The keyword const has specific semantics within the language, whereas here you are misusing it as essentially a comment. Rather than adding clarity, it rather suggests a misunderstanding of the language semantics.
const int foo() is very different from const char* foo(). const char* foo() returns an array (usually a string) whose content is not allowed to change. Think about the difference between:
const char* a = "Hello World";
and
const int b = 1;
a is still a variable and can be assigned to other strings that can't change whereas b is not a variable. So
const char* foo();
const char* a = "Hello World\n";
a = foo();
is allowed but
const int bar();
const int b = 0;
b = bar();
is not allowed, even with the const declaration of bar().
Yes. I would advise writing code "explicitly", because it makes it clear to anyone (including yourself) when reading the code what you meant. You are writing code for other programmers to read, not to please the whims of the compiler and static analysis tools!
(However, you do have to be careful that any such "unnecessary code" does not cause different code to be generated!)
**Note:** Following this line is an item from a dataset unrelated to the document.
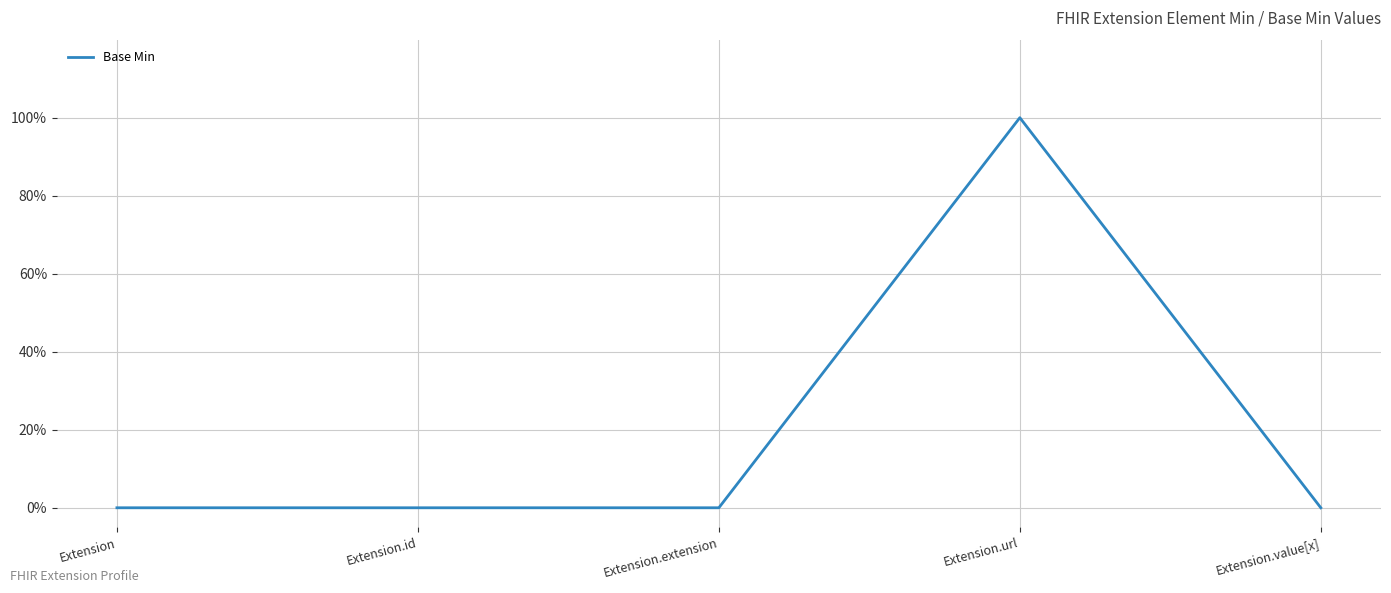

The chart shows a value of 1 at Extension.id. True or false?

False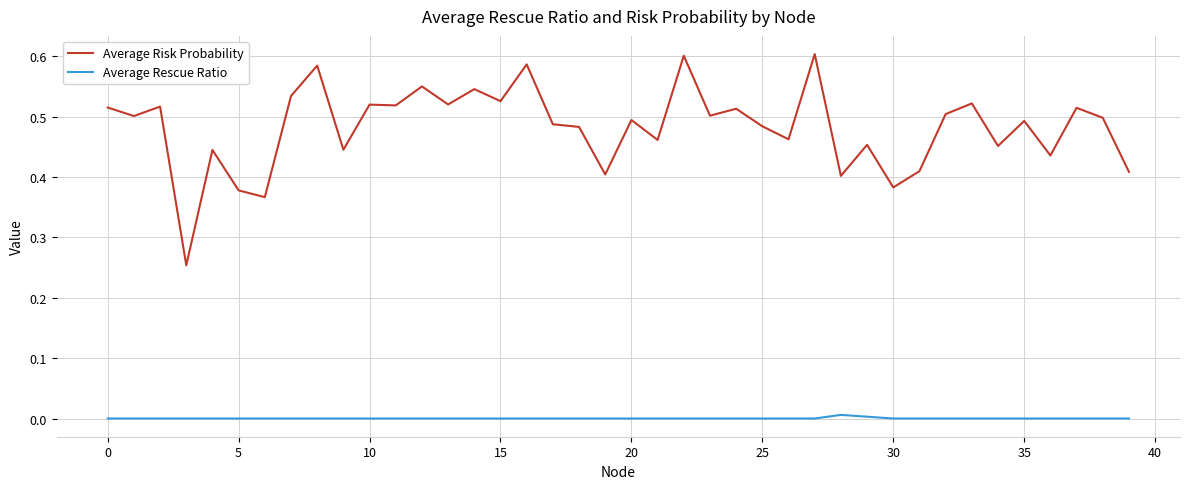

List the series in order of their overall mean, lowest first.

Average Rescue Ratio, Average Risk Probability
Some examples of explicit coding improving readability/maintainability:
I place brackets around portions of arithmetic expressions to explicitly specify what I want to happen. This makes it clear to any reader what I meant, and saves me having to worry about (or make ay mistakes with) precedence rules:
int a = b + c * d / e + f; // Hard to read- need to know precedence
int a = b + ((c * d) / e) + f; // Easy to read- clear explicit calculations
In C++, if you override a virtual function, then in the derived class you can declare it without mentioning "virtual" at all. Anyone reading the code can't tell that it's a virtual function, which can be disastrously misleading! However you can safely use the virtual keyword: virtual int MyFunc() and this makes it clear to anyone reading your class header that this method is virtual. (This "C++ syntax bug" is fixed in C# by requiring the use of the "override" keyword in this case - more proof if anyone needed it that missing out the "unnecessary virtual" is a really bad idea)
These are both clear examples where adding "unnecessary" code will make the code more readable and less prone to bugs.